Brouwer had opened a pottery studio, Middle Lane Pottery, in East Hampton in 1894, where he developed a new technique of pottery making called “fire painting” that burnished a glaze on his pottery with a kaleidoscope of colors and an iridescent glossy surface.

He moved his pottery studio to Westhampton in 1902, renaming it Brouwer Pottery, and constructed the castle in the mold of a real — and presumably much larger — castle he’d seen while studying in Spain. He created a sculpture garden on the surrounding property, which he called Pine-Wold Park.

In 1928, the Basso family opened Mama Basso’s restaurant in a new waterfront building next door to Brouwer’s castle, their customers entering the property beneath the extended rapiers of two ceramic cavaliers created by Brouwer and posed as ready to duel.

Brouwer died in 1932, but his artwork remains highly valuable today, and his works are included in the collections of the Museum of Modern Art and the Metropolitan Museum of Art, as well as the Smithsonian Institution.

The Basso family sold the restaurant in the mid-1950s to Valerio “Rene” Mondini, who paid homage to his predecessors in the name for his restaurant, Rene’s Casa Basso.

Mondini ran the business until 1986, when he sold it to longtime employee Bejto Bracovic and his wife, Zyli “Julie” Bracovic, who ran the restaurant until this year. Casa Basso hosted its last dinner service last month.

“The castle is a historical, iconic and inspirational site in the Town of Southampton for over 120 years, and continues to contribute to the local and cultural landscape and is an important opportunity for historic preservation,” the town’s pitch for the purchase of the land says.

The money for the $4 million purchase of the land would come from the Community Preservation Fund and would satisfy the goals of the CPF program for historic preservation, open space preservation and expanding recreational resources in the town.

The property would be dedicated as a park, with the mission of creating public water access, preserving tidal marsh wetlands in the town’s designated Wetlands Target Area, which includes more than 1,000 properties identified as desirable for acquisition to protect or restore tidal wetlands ecosystems and to improve storm resiliency.

The town has not said how the castle building — currently home to Jerri’s Cakery & Confections, a gourmet artisan cakes bakery — would be used once owned by the town, but the purchase proposal notes that the dedication of CPF funding would include future management and stewardship costs.

Park, Preserved Farmland for East Quogue

The town is also considering using the CPF to make other multimillion-dollar purchases this month to create a new 15-acre public park and to preserve 10 acres of farmland off Lewis Road in East Quogue.

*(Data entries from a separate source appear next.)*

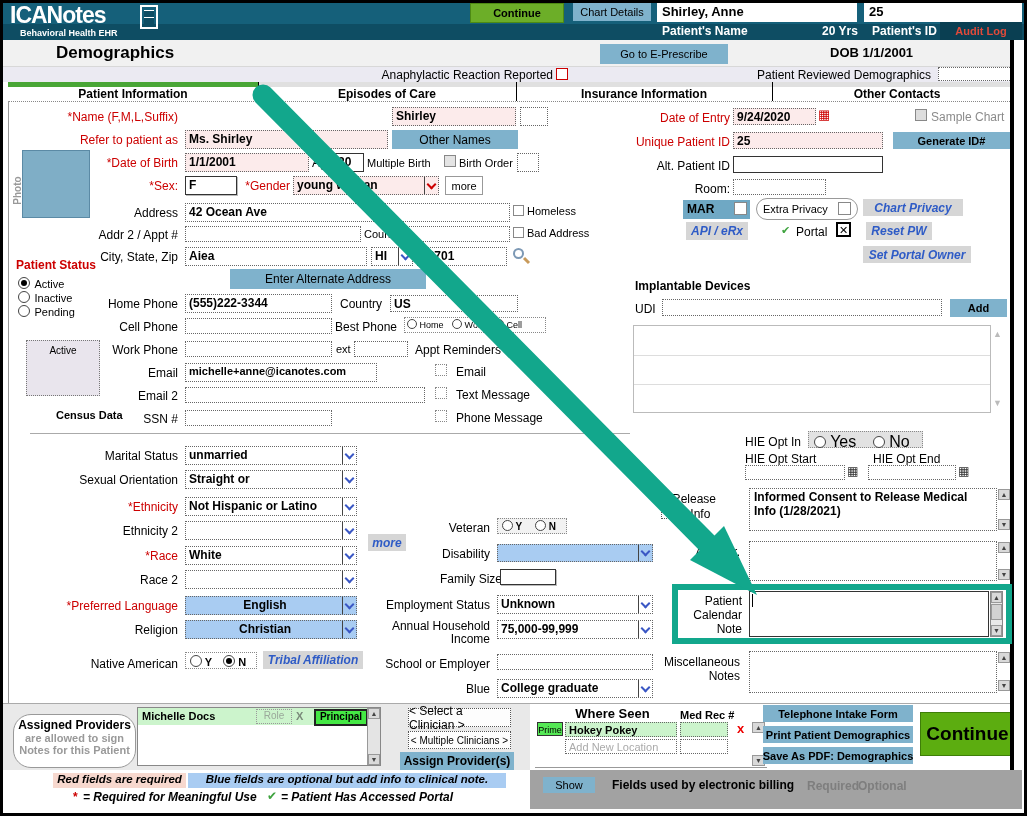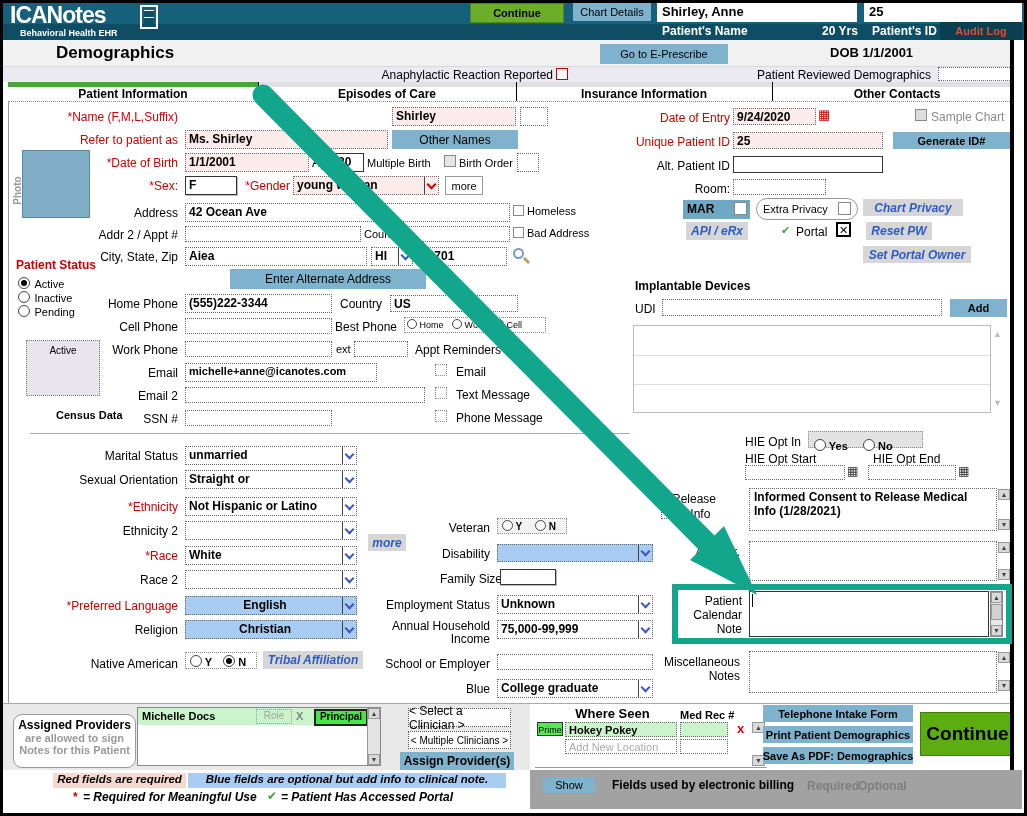--- a/index.html
+++ b/index.html
@@ -298,21 +298,21 @@
   <div class="ab fld" style="left:662px;top:299px;width:280px;height:17px"></div>
   <div class="ab btn-blue bold" style="left:950px;top:299px;width:57px;height:18px">Add</div>
   <div class="ab" style="left:633px;top:325px;width:358px;height:88px;background:#fff;border:1px solid #BBB">
     <div style="position:absolute;left:0;right:0;top:29px;border-top:1px solid #DDD"></div>
     <div style="position:absolute;left:0;right:0;top:58px;border-top:1px solid #DDD"></div>
   </div>
   <div class="ab" style="left:993px;top:329px;color:#BBB;font-size:9px">▲</div>
   <div class="ab" style="left:993px;top:398px;color:#BBB;font-size:9px">▼</div>
 
   <div class="ab llbl" style="left:745px;top:435px">HIE Opt In</div>
-  <div class="ab" style="left:808px;top:431px;width:115px;height:17px;border:1px dotted #888;background:#E2E2E2;font-size:11px;font-weight:bold;padding:7px 5px;white-space:nowrap">
+  <div class="ab" style="left:808px;top:431px;width:115px;height:17px;border:1px dotted #888;background:#E2E2E2;font-size:16px;font-weight:normal;padding:1px 5px;white-space:nowrap">
     <span class="radio"></span> <span>Yes</span>
     <span class="radio" style="margin-left:12px"></span> <span>No</span>
   </div>
   <div class="ab llbl" style="left:745px;top:452px">HIE Opt Start</div>
   <div class="ab llbl" style="left:873px;top:452px">HIE Opt End</div>
   <div class="ab fld" style="left:745px;top:465px;width:100px;height:15px"></div>
   <span class="ab cal" style="left:847px;top:465px;color:#333;font-size:12px">▦</span>
   <div class="ab fld" style="left:868px;top:465px;width:88px;height:15px"></div>
   <span class="ab cal" style="left:958px;top:465px;color:#333;font-size:12px">▦</span>
 
@@ -343,21 +343,21 @@
 
   <div class="ab lbl" style="left:650px;top:655px;width:90px">Miscellaneous</div>
   <div class="ab lbl" style="left:650px;top:669px;width:90px">Notes</div>
   <div class="ab ta" style="left:749px;top:651px;width:248px;height:42px"></div>
   <div class="ab arrbtn" style="left:998px;top:652px;width:12px">▲</div>
   <div class="ab arrbtn" style="left:998px;top:680px;width:12px">▼</div>
 
   <div class="ab" style="left:0;top:703px;width:530px;height:67px;background:#E9E9E9;border-top:1px solid #AAA"></div>
   <div class="ab" style="left:530px;top:703px;width:484px;height:67px;background:#fff;border-top:1px solid #AAA"></div>
 
-  <div class="ab" style="left:13px;top:714px;width:123px;height:54px;background:#fff;border:1px solid #999;border-radius:9px;text-align:center">
+  <div class="ab" style="left:13px;top:714px;width:123px;height:54px;background:#fff;border:1px solid #999;border-radius:18px;text-align:center">
     <div style="font-size:12px;font-weight:bold;margin-top:3px">Assigned Providers</div>
     <div style="font-size:11px;font-weight:bold;color:#999">are allowed to sign</div>
     <div style="font-size:11px;font-weight:bold;color:#999">Notes for this Patient</div>
   </div>
 
   <div class="ab" style="left:137px;top:707px;width:244px;height:59px;background:#fff;border:1px solid #888">
     <div style="position:absolute;left:0;top:0;width:231px;height:17px;background:#CCF4CC">
       <span style="position:absolute;left:4px;top:2px;font-size:11px;font-weight:bold">Michelle Docs</span>
       <span style="position:absolute;left:118px;top:1px;width:34px;height:13px;border:1px dotted #999;color:#9aa89a;font-size:10px;text-align:center">Role</span>
       <span style="position:absolute;left:158px;top:2px;color:#7a8a7a;font-size:11px;font-weight:bold">X</span>

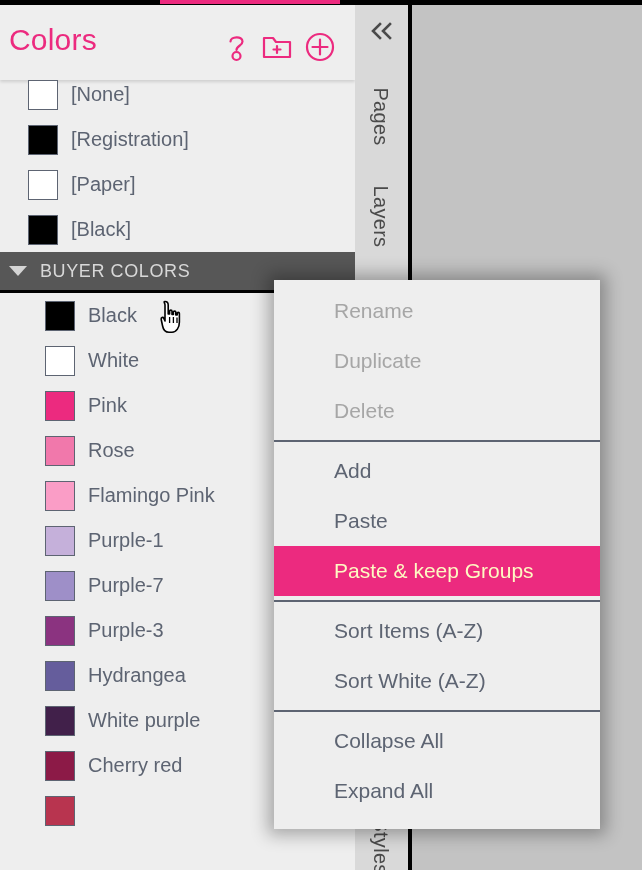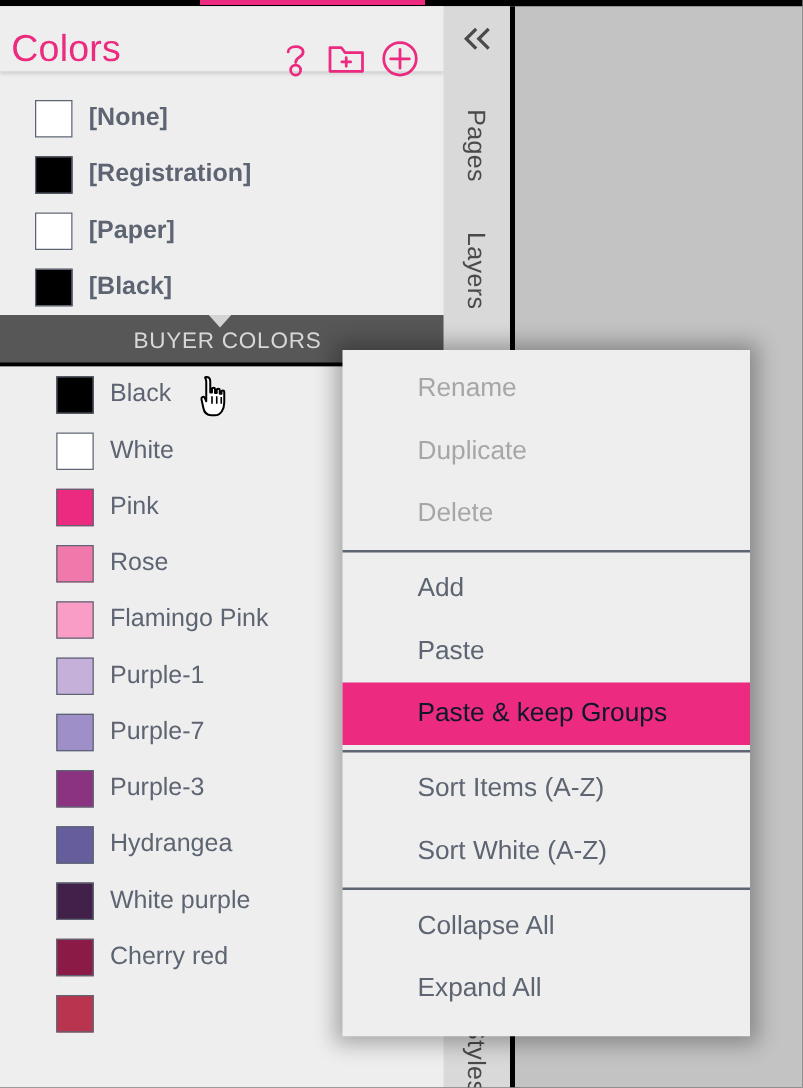--- a/index.html
+++ b/index.html
@@ -38,21 +38,21 @@
   
   .colors-panel {
     position: absolute;
     left: 0; top: 5px;
     width: 355px; height: 865px;
     background: #eeeeee;
     overflow: hidden;
   }
   .panel-header {
     position: relative;
-    height: 52px;
+    height: 75px;
     background: #eeeeee;
     box-shadow: 0 2px 3px rgba(0,0,0,0.13);
   }
   .panel-title {
     position: absolute;
     left: 9px; top: 18px;
     font-size: 30px;
     color: #ec2a7f;
     letter-spacing: 0.2px;
   }
@@ -72,21 +72,21 @@
     width: 355px;
     bottom: 0;
   }
   .color-row {
     position: relative;
     height: 45px;
     display: flex;
     align-items: center;
   }
   .color-row.indent { padding-left: 45px; }
-  .color-row.root   { padding-left: 28px; font-weight: bold; }
+  .color-row.root   { padding-left: 28px; }
   .swatch {
     width: 30px; height: 30px;
     border: 1px solid #5d6472;
     box-sizing: border-box;
     flex: 0 0 auto;
   }
   .color-name {
     margin-left: 13px;
     font-size: 20px;
     color: #5d6472;
@@ -96,21 +96,20 @@
   
   .group-header {
     position: relative;
     height: 41px;
     background: #575757;
     display: flex;
     align-items: center;
     padding-left: 9px;
     border-bottom: 3px solid #000;
     box-sizing: border-box;
-    flex-direction: column;
   }
   .group-caret {
     width: 0; height: 0;
     border-left: 9px solid transparent;
     border-right: 9px solid transparent;
     border-top: 10px solid #d4d4d4;
     margin-right: 13px;
   }
   .group-label {
     font-size: 18px;
@@ -173,21 +172,21 @@
     display: flex;
     align-items: center;
     padding-left: 60px;
     font-size: 21px;
     color: #5d6472;
     box-sizing: border-box;
   }
   .menu-item.disabled { color: #a6a6a6; }
   .menu-item.selected {
     background: #ec2a7f;
-    color: #0f172a;
+    color: #fef9c3;
   }
   .menu-sep {
     height: 2px;
     background: #5d6472;
     margin: 4px 0;
   }
 
   
   .cursor {
     position: absolute;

The deal would preserve three properties totaling 25.1 acres off Lewis Road that the town is looking to purchase portions of outright and to remove all development rights on the remainder to keep the land as working farmland.

The town would pay the current owner of the land, Adrian Cenni, $5.48 million in total: $3.95 million for the outright purchase of 15 Lewis Road, a 15.3-acre, mostly wooded property and $765,000 each for the two farmland parcels at 17 and 19 Lewis Road, which total 9.8 acres.

A house on the 15 Lewis Road property would be demolished before the sale is completed and the property, would be made into a public park with hiking trails leading into the property and around a large man-made pond at its center. The property contains a nest used annually by bald eagles.

The development rights purchase on the two farmland lots would be a so-called “enhanced rights” purchase that puts legal easements over the property allowing it to only be used for food crops and requiring that it be actively farmed.

By putting such stringent limitations on the use of the land, the enhanced rights program, which the town began in 2014, aims to reduce the market value of land to prices as low as $25,000 an acre, so that working farmers can afford to purchase it.

Jacqueline Fenlon, the town’s CPF program manager, said that the town is already working with the Peconic Land Trust to identify a local farmer who could purchase the underlying farmland from Cenni once the town has purchased the development rights.